• [WRITTEN INSTRUCTION 1]:
In the records, starting at the line that contains "family: Orchidaceae" and ending at the line that contains "common name: Eastern whip-poor-will", replace each "common name" with "vernacular name" and leave everything else unchanged. Return only those lines.

• [GIVEN PASSAGE]:
##############################
IN THE TENTH COURT OF APPEALS

No. 10-08-00174-CR

HIRAM RAMSES STOOKSBURY, Appellant v.

THE STATE OF TEXAS, Appellee

From the 40th District Court Ellis County, Texas Trial Court No. 32277CR

MEMORANDUM OPINION

Hiram Ramses Stooksbury was convicted of the offense of Aggravated Sexual

Assault of a Child after a jury trial. TEX. PEN. CODE ANN. § 22.021 (Vernon 2003).

Stooksbury elected to go to the jury for the punishment phase. The jury found an

enhancement allegation true, which then mandated that Stooksbury’s sentence be set at

imprisonment for life in the Texas Department of Criminal Justice – Institutional

Division. TEX. PEN. CODE ANN. § 12.42(c)(2) (Vernon Supp. 2008).

Stooksbury complains in eight points of error that he received ineffective

assistance of counsel at trial, there was prosecutorial misconduct, there was judicial misconduct, and that the cumulation of these errors requires reversal. Where it is

practicable, these points of error will be addressed together. Because we find the record

is insufficient to find there was ineffective assistance of counsel, that any complaints

regarding the prosecutor’s actions or the trial court’s actions were waived, and there

was no cumulative error, we affirm.
##############################
• [PROVIDED INFORMATION]:
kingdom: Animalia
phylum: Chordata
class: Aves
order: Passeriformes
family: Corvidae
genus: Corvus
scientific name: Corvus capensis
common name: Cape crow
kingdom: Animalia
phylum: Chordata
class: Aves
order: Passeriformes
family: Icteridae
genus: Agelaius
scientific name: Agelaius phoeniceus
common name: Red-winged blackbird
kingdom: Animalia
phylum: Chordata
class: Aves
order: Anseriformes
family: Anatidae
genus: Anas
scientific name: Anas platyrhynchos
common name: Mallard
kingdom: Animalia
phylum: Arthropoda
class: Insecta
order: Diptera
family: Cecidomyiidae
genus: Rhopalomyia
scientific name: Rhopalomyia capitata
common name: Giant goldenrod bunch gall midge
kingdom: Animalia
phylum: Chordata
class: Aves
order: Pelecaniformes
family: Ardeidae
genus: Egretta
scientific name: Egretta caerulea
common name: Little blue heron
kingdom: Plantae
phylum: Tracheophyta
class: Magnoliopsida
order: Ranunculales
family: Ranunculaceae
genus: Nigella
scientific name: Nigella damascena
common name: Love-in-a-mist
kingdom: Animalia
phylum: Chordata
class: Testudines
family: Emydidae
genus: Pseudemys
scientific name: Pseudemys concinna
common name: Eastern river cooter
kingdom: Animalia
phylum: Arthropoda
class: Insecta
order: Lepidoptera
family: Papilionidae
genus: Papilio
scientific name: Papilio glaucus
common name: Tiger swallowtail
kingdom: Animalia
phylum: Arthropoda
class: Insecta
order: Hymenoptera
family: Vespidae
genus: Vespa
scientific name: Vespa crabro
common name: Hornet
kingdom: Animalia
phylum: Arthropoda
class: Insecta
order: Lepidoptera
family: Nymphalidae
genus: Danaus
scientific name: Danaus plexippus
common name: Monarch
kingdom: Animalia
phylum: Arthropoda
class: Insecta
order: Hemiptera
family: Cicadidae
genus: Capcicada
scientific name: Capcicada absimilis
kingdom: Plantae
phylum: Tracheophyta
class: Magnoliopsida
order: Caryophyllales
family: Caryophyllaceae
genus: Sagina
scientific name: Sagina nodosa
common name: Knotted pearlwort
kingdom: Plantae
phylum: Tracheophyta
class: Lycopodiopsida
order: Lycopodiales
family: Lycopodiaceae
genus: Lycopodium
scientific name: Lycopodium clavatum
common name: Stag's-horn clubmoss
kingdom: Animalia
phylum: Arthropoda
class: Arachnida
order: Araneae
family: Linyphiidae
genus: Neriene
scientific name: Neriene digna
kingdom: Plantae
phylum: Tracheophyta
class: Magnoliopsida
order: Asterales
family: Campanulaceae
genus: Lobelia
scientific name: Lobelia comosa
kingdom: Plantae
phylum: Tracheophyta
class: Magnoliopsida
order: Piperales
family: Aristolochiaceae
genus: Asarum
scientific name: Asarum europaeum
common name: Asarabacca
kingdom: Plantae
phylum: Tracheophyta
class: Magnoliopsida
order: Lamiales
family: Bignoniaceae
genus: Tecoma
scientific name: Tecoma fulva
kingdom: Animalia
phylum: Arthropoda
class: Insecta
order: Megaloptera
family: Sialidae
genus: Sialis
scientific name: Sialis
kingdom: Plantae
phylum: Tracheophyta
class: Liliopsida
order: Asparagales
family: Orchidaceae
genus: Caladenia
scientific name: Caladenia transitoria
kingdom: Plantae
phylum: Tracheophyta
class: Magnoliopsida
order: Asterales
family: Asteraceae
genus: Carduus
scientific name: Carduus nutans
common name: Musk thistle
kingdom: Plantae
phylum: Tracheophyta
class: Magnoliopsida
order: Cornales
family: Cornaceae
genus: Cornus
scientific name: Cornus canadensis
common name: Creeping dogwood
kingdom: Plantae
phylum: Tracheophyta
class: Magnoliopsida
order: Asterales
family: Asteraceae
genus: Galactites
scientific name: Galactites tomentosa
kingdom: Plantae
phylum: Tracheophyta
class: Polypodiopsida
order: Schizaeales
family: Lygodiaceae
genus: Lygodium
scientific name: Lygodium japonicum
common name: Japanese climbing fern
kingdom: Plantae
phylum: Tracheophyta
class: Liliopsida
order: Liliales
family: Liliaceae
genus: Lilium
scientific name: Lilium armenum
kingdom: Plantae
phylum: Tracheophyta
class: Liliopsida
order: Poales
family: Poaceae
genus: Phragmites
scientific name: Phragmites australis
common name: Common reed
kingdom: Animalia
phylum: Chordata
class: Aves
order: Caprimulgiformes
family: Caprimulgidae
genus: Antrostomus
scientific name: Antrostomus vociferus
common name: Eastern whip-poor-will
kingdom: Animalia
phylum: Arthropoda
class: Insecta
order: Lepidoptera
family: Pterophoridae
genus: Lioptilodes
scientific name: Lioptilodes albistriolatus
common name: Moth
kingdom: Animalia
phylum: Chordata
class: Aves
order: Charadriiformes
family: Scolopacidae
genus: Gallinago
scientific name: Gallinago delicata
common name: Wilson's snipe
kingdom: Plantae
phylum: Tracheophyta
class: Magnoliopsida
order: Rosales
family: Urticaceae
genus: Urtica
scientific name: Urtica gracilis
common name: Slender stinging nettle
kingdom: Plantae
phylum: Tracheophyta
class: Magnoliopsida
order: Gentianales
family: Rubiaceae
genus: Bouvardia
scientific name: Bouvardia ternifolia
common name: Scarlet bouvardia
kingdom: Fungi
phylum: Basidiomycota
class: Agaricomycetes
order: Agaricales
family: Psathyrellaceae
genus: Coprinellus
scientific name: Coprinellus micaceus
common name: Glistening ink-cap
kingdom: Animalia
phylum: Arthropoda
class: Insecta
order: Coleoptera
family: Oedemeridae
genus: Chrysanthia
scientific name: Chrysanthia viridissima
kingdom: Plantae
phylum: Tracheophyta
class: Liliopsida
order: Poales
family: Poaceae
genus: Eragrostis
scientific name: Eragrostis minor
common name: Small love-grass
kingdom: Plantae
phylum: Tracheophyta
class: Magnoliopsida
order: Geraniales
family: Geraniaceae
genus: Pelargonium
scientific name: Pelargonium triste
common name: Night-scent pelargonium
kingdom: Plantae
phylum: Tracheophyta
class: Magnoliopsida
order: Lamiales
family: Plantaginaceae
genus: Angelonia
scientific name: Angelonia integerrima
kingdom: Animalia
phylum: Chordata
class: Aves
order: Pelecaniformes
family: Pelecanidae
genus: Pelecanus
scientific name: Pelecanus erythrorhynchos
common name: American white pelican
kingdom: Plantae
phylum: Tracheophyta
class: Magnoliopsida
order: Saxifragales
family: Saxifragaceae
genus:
##############################
• [WRITTEN INSTRUCTION 2]:
Answer these questions from the memorandum opinion:
(a) Of what offense was Stooksbury convicted?
(b) In how many points of error does Stooksbury complain?
(c) What sentence did the jury's finding on the enhancement allegation mandate?

• [EXERCISE RESPONSE 1]:
family: Orchidaceae
genus: Caladenia
scientific name: Caladenia transitoria
kingdom: Plantae
phylum: Tracheophyta
class: Magnoliopsida
order: Asterales
family: Asteraceae
genus: Carduus
scientific name: Carduus nutans
vernacular name: Musk thistle
kingdom: Plantae
phylum: Tracheophyta
class: Magnoliopsida
order: Cornales
family: Cornaceae
genus: Cornus
scientific name: Cornus canadensis
vernacular name: Creeping dogwood
kingdom: Plantae
phylum: Tracheophyta
class: Magnoliopsida
order: Asterales
family: Asteraceae
genus: Galactites
scientific name: Galactites tomentosa
kingdom: Plantae
phylum: Tracheophyta
class: Polypodiopsida
order: Schizaeales
family: Lygodiaceae
genus: Lygodium
scientific name: Lygodium japonicum
vernacular name: Japanese climbing fern
kingdom: Plantae
phylum: Tracheophyta
class: Liliopsida
order: Liliales
family: Liliaceae
genus: Lilium
scientific name: Lilium armenum
kingdom: Plantae
phylum: Tracheophyta
class: Liliopsida
order: Poales
family: Poaceae
genus: Phragmites
scientific name: Phragmites australis
vernacular name: Common reed
kingdom: Animalia
phylum: Chordata
class: Aves
order: Caprimulgiformes
family: Caprimulgidae
genus: Antrostomus
scientific name: Antrostomus vociferus
vernacular name: Eastern whip-poor-will

• [EXERCISE RESPONSE 2]:
(a) Aggravated Sexual Assault of a Child
(b) Eight
(c) Imprisonment for life in the Texas Department of Criminal Justice – Institutional Division